| REQUIREMENT |
Reproduce the part of the passage on landscape propositions starting at "Key uses of" and ending at "stakeholder-owned landscape plan.", word for word.

Creating a landscape proposition

A landscape proposition is an early stage action-oriented document of the landscape restoration process. It is a concise report developed from activities with landscape partners and key stakeholders, such as partnership building, stakeholder alignment, identification of restoration opportunities, activities to improve shared understanding
and the co-creation of a landscape vision. It collates essential information on the landscape and restoration goals, and, based on the landscape vision, sets out steps to develop a more detailed landscape plan at a later stage. The proposition is context-specific and can benefit from the processes for strategic planning as described in the Guidebook chapter ‘Foundations of strategic planning’. The right moment to develop a landscape proposition depends on context; it could be in a first design cycle, or after a few revisions.

Key uses of the Landscape Proposition

The landscape proposition includes a roadmap for developing a landscape plan and identifies what funds are needed and avail¬able. So, it can be used to:

  • Communicate restoration ideas to wider stakeholders, investors and policymakers to create 4 Returns impact in a landscape
  • Mobilise resources needed for the next development phase – mainly creating a stakeholder-owned landscape plan.

| MATERIAL SUPPLIED |
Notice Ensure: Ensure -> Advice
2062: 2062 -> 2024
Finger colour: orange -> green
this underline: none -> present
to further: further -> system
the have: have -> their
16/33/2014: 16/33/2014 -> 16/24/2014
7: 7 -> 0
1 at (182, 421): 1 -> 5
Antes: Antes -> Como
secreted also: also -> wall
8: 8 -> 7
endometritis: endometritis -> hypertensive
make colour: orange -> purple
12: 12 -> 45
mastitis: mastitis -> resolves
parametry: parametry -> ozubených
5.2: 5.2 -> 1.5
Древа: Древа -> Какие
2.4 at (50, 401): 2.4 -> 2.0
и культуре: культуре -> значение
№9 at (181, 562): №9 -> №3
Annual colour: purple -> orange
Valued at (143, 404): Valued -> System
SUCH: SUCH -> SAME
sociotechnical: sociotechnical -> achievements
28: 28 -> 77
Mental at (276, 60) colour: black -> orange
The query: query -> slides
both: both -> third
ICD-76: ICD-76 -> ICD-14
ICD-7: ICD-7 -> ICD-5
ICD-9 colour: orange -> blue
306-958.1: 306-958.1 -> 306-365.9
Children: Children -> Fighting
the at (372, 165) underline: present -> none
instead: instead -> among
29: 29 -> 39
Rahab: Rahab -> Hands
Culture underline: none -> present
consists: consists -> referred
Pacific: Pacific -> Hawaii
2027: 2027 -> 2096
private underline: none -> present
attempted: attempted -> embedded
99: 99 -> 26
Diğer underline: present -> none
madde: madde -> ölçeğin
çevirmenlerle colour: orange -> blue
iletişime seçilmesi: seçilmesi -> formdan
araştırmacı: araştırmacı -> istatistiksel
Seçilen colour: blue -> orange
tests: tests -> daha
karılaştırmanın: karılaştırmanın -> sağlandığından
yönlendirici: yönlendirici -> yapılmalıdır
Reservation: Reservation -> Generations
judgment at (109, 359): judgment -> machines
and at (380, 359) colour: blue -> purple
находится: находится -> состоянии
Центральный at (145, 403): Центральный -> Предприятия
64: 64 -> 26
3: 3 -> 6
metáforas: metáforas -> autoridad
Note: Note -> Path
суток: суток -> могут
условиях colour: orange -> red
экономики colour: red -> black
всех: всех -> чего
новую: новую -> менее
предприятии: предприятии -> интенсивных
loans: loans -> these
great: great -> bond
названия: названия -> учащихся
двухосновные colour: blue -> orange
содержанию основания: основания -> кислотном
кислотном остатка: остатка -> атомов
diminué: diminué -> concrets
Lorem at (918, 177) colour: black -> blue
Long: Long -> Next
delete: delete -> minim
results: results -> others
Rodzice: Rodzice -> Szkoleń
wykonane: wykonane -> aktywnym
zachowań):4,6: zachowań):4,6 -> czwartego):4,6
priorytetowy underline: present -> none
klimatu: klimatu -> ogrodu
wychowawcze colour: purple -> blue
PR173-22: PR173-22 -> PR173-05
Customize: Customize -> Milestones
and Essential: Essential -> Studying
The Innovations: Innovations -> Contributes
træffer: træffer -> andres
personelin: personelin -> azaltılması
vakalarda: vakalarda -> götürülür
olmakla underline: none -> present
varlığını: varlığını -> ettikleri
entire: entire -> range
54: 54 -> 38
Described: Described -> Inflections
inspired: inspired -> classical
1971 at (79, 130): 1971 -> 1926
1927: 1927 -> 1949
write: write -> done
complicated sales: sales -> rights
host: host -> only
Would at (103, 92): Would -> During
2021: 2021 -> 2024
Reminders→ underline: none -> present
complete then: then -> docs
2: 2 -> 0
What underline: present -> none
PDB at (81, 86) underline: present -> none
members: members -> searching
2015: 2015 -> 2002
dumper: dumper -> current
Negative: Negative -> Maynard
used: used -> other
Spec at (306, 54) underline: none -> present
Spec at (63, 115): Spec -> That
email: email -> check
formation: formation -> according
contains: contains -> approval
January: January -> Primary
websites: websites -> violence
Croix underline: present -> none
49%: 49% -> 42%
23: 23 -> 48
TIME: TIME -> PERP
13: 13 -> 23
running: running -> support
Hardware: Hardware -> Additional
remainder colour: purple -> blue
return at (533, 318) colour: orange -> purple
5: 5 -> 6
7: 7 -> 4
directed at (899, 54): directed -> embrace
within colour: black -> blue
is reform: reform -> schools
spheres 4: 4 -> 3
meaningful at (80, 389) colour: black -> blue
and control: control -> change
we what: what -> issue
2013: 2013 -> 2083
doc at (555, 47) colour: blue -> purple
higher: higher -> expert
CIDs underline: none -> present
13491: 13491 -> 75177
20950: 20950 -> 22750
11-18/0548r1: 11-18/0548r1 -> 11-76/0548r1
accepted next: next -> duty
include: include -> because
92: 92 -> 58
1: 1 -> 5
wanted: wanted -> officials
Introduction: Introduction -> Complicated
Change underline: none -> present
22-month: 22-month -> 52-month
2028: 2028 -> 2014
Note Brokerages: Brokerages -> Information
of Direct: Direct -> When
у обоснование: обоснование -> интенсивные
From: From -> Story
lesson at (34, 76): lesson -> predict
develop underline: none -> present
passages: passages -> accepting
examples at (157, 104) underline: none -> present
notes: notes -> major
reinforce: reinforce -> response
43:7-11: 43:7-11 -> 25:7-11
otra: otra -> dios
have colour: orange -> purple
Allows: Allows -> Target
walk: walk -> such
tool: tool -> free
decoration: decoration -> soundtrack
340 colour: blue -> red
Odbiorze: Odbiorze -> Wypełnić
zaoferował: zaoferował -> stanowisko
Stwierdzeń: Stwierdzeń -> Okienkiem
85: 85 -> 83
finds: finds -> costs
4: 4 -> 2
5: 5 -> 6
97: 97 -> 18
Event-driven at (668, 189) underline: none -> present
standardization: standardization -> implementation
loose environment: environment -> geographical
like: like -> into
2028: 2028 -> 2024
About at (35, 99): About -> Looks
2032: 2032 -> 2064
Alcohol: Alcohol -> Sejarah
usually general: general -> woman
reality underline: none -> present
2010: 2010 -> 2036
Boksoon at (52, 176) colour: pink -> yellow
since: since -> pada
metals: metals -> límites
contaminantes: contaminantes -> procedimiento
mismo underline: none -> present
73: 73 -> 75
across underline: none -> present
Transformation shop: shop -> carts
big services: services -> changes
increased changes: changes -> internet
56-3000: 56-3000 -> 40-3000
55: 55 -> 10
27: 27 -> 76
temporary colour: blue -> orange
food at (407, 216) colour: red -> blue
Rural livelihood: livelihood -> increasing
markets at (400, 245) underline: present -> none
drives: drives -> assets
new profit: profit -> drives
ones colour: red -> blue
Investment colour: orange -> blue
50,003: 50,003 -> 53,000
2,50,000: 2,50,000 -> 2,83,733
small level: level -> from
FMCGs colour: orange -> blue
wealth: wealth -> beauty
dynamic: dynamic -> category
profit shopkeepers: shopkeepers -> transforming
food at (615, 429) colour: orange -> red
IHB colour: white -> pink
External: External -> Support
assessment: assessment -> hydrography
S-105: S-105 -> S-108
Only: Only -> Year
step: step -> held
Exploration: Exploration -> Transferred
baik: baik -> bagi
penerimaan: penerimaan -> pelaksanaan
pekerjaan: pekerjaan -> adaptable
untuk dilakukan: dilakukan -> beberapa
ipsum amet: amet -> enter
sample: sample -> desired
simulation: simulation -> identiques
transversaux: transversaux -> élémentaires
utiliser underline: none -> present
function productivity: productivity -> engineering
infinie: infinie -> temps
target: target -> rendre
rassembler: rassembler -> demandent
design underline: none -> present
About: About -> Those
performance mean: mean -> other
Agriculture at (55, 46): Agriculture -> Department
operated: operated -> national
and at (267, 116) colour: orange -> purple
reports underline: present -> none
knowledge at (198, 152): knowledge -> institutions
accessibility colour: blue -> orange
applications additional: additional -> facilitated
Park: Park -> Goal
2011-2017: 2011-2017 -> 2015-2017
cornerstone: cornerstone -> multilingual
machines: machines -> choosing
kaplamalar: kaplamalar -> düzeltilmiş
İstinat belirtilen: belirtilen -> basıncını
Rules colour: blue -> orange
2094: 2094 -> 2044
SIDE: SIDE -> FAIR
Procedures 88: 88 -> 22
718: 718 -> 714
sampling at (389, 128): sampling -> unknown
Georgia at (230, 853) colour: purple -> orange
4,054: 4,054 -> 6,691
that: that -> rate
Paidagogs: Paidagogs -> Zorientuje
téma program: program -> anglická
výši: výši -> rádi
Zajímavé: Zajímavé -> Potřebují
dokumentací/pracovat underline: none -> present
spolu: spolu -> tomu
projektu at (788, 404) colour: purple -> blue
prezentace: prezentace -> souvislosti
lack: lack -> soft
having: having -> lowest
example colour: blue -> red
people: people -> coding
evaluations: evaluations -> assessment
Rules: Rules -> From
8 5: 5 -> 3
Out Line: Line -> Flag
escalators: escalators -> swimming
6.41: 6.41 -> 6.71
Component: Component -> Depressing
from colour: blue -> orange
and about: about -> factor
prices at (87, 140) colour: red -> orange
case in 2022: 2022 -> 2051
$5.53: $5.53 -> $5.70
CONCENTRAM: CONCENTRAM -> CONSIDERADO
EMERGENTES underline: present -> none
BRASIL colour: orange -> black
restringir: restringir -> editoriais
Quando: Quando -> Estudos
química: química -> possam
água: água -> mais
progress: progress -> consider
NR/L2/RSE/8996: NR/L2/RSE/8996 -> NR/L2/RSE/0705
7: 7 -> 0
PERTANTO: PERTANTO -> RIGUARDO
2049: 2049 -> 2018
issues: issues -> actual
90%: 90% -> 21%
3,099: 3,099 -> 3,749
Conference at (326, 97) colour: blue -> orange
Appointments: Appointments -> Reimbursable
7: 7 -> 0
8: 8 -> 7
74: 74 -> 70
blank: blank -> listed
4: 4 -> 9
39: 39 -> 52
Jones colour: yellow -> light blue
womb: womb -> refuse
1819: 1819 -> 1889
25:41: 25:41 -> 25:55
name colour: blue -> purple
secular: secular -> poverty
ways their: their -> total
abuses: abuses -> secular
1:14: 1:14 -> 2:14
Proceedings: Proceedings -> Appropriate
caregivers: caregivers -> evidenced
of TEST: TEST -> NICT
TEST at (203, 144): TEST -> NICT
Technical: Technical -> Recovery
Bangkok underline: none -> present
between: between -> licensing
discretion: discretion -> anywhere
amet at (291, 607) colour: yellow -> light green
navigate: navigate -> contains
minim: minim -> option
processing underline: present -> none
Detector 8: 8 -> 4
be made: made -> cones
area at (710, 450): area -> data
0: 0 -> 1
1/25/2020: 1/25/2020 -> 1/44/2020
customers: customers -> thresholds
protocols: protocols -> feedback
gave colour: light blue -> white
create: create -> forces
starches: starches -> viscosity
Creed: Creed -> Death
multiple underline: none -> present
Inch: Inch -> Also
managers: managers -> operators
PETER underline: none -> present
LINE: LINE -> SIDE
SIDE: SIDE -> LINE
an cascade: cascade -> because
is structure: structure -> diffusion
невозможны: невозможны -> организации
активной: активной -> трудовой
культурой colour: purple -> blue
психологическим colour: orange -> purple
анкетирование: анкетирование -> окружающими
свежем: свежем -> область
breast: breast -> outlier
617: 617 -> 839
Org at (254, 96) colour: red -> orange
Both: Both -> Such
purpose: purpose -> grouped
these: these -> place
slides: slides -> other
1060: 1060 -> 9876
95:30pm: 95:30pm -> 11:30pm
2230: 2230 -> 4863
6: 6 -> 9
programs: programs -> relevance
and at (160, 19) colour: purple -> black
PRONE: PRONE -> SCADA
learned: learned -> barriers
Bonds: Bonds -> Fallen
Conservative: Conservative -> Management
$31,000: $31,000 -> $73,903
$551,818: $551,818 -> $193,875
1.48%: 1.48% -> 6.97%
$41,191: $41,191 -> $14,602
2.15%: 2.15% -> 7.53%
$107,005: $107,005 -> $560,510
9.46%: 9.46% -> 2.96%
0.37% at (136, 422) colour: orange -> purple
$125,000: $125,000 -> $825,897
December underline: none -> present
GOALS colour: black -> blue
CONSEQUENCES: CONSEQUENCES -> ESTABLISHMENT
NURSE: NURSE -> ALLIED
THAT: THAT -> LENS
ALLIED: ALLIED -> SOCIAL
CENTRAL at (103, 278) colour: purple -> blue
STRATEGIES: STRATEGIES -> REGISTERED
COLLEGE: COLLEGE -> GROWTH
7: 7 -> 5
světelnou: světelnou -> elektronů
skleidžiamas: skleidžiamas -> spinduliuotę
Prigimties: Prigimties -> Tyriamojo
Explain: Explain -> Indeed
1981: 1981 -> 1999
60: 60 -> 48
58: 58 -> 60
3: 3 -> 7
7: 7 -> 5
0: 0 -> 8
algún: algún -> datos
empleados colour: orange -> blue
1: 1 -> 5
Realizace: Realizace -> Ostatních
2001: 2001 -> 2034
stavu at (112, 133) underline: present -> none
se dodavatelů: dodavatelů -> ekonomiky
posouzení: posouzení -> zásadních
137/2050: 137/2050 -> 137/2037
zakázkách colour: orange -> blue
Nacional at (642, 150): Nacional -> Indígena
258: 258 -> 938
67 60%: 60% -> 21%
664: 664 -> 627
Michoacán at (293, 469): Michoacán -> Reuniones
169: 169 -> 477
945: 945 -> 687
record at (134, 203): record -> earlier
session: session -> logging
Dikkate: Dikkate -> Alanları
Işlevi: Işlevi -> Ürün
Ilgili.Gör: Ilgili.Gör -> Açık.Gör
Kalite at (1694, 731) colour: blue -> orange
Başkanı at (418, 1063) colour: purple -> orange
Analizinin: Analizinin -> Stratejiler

| SOLUTION FOR THIS PROBLEM |
Key uses of the Landscape Proposition

The landscape proposition includes a roadmap for developing a landscape plan and identifies what funds are needed and avail¬able. So, it can be used to:

  • Communicate restoration ideas to wider stakeholders, investors and policymakers to create 4 Returns impact in a landscape
  • Mobilise resources needed for the next development phase – mainly creating a stakeholder-owned landscape plan.